Now it moves to the Senate, which has not held a hearing on its version of the bill, SB 734. It's been assigned to Senate Committee on Judiciary and Public Safety, chaired by Sen. Van Wanggaard (R-Racine) and co-chaired by Sen. Leah Vukmir (R-Brookfield). The other members of the committee are Senators Frank Lasee (R-De Pere), Fred Risser )D-Madison) and Lena Taylor (D-Milwaukee).
Send these folks an email, especially Wanggaard and Vukmir, and urge them to hold a hearing on the bill.
The vote in the Assembly showed some bipartisan support and hopefully enough Legislators are aware of the good that this bill does, basically resetting state law the way it used to be and allowing better access to public property without compromising public safety.
At this point, there are four main steps left for the bill to get passed: Have a hearing in the Senate committee, get approved by the Senate committee, get approved by the full Senate and get signed into law by the governor.

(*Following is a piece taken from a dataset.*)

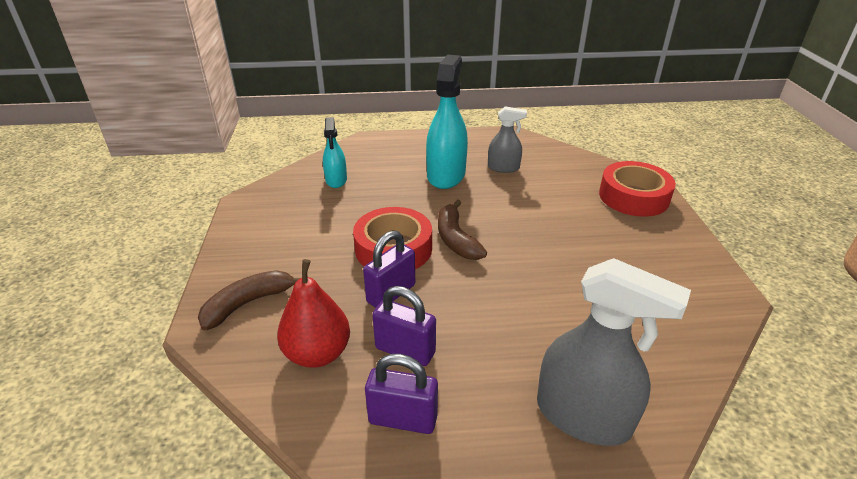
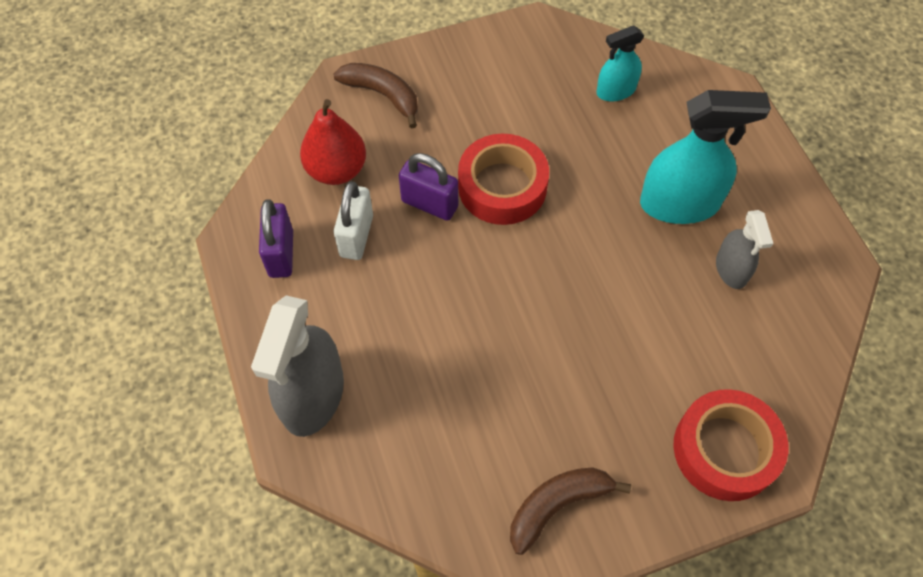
camera: 75 degrees right, 25 degrees up
purple padlock [372,286,436,366] -> white padlock [334,181,373,260]
brown banana [438,200,487,260] -> brown banana moved to [510,468,631,555]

Thanks and good fishing to you.
For your information, listed below is a press release sent out early this morning from the office of bill author Rep. Lee Nerison (R-Westby):
Railroad Crossing Bill Moves Ahead MADISON – Representative Lee Nerison, R-Westby, is pleased to report that the Wisconsin State Assembly passed on a bipartisan 59-34 vote his bill which allows pedestrians to walk directly across a clear stretch of railroad track or a railroad right-of-way without facing a fine for trespassing. Nerison authored Assembly Bill 876 in response to citizen concerns that strict enforcement of railroad trespass laws by BNSF would put hundreds of miles of Mississippi River shoreline off limits to hunters, anglers, trappers, and outdoor enthusiasts. In addition, Nerison points out that over 100 DNR properties are crossed by railroad tracks, effectively restricting access to public recreational areas throughout our state. He is concerned about a loss of tourism dollars and the discouragement of successive generations of outdoor enthusiasts if they must own land in order to develop their passion. “Wisconsin is fortunate to have significant, unique natural areas and public properties. For over 150 years, it was legal to cross a railroad track to enjoy them. That action became illegal in 2005 and it’s time to change the law back to what it was,” Nerison said. Now that the bill has passed the State Assembly, it moves to the State Senate for consideration. Should it pass the Senate, Governor Walker must sign the bill for it to become law. “I know that taking on the railroad companies is an uphill battle. But we’ve moved down the tracks, so to speak, in getting this through the Assembly. I thank everyone for the hard work and support and it’s time to focus on the Senate and Governor to get this sensible bill to become law,” Nerison said.